To wit: previously, Victor Glover, who was part of SpaceX's Crew-2 mission launched in November 2020, became the first black astronaut to join a station crew. Of the 248 astronauts who have visited the ISS, only seven were black and none were included in multi-month expeditions.

In 1983, Guion Bluford became the first black astronaut to go into space. Mae Jemison followed in his footsteps nine years later and then became the first black woman to go into space.

In June 2019, she participated in the NEEMO 23 mission, which tested technologies and objectives for a deep space mission and lunar explorations on the ocean floor. This NEEMO mission was the first of its kind to have an all-female research team, led by Italian astronaut Samantha Cristoforetti.

In December 2020, she was selected to join NASA's Artemis team, alongside 18 other astronauts, 8 of whom are women. The goal of this mission is to have men and women walk on the moon again by 2025.

Being on this team therefore offers her the opportunity to be one of the nine astronauts who will be selected to go into space, but more importantly, to become the first woman and the first black woman to walk on the Moon.

Watkins is a strong advocate for the place and representation of black women in astronautics. She is the fifth black woman to go into space, and could become the first black woman to land on the moon.

At a press conference for an ISS mission, she says, "I think it really is just a tribute to the legacy of the Black women astronauts that have come before me, as well as to the exciting future ahead"

In another interview, she expresses wanting to inspire other children, especially young girls of color. "For me, growing up, it was important to me to have role models in roles that I aspire to be in, contributing in ways I aspired to contribute. So to the extent that I'm able to do that, I'm honored and grateful for the opportunity to return the favor."

Jessica Watkins has received numerous awards for her career, academic and athletic achievements.
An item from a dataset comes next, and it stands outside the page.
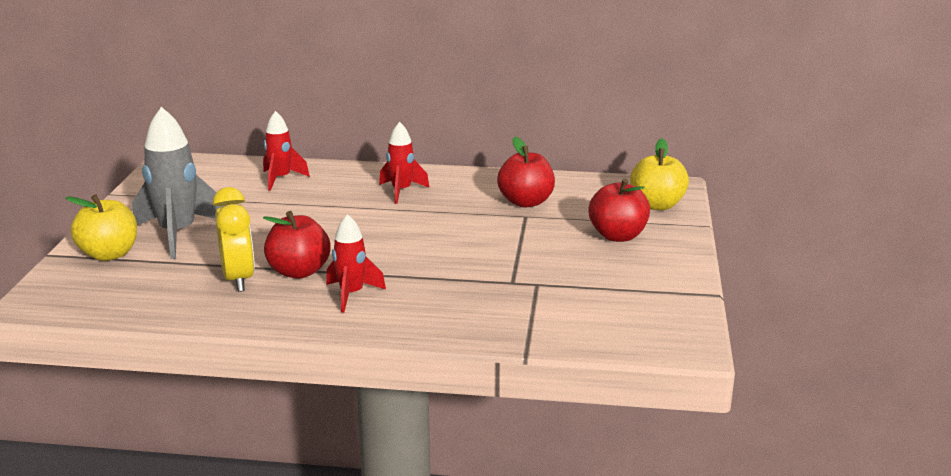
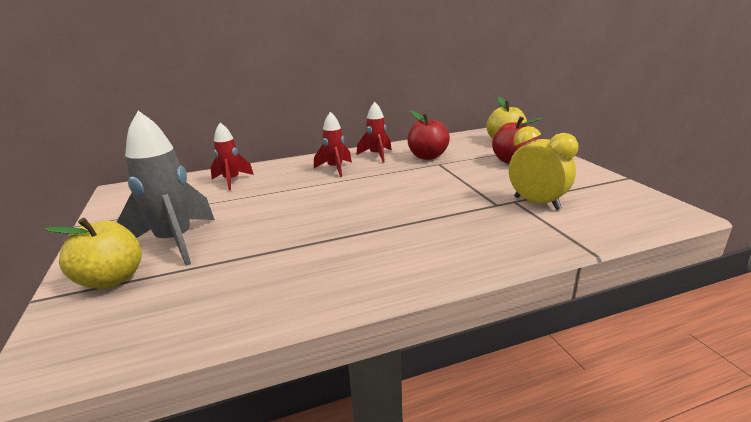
camera: 25 degrees left, 0 degrees up
(238, 279) = (274, 265): yellow clock -> yellow clock (536, 203)
(299, 271) = (324, 242): red apple -> none
(351, 294) = (393, 248): red rocket -> red rocket (377, 155)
Some of these include the Stanford Earth Early Award in 2018, the Caltech Division of Geological and Planetary Sciences President's Postdoctoral Fellowship in 2015, the AGEP Postdoctoral Fellowship in 2015, the NASA Group Achievement Award in 2015, the UCLA Department of Earth and Space Sciences Harold and Mayla Sullwold Fellowship (awarded for academic excellence and outstanding original research) in 2012, the National Science Foundation Geoscience Research Fellowship in 2012, the Geological Society of America Geoscience Minority Research Fellowship in 2011, the UCLA Chancellor's Award, or the California Space Grant Consortium Award in 2010.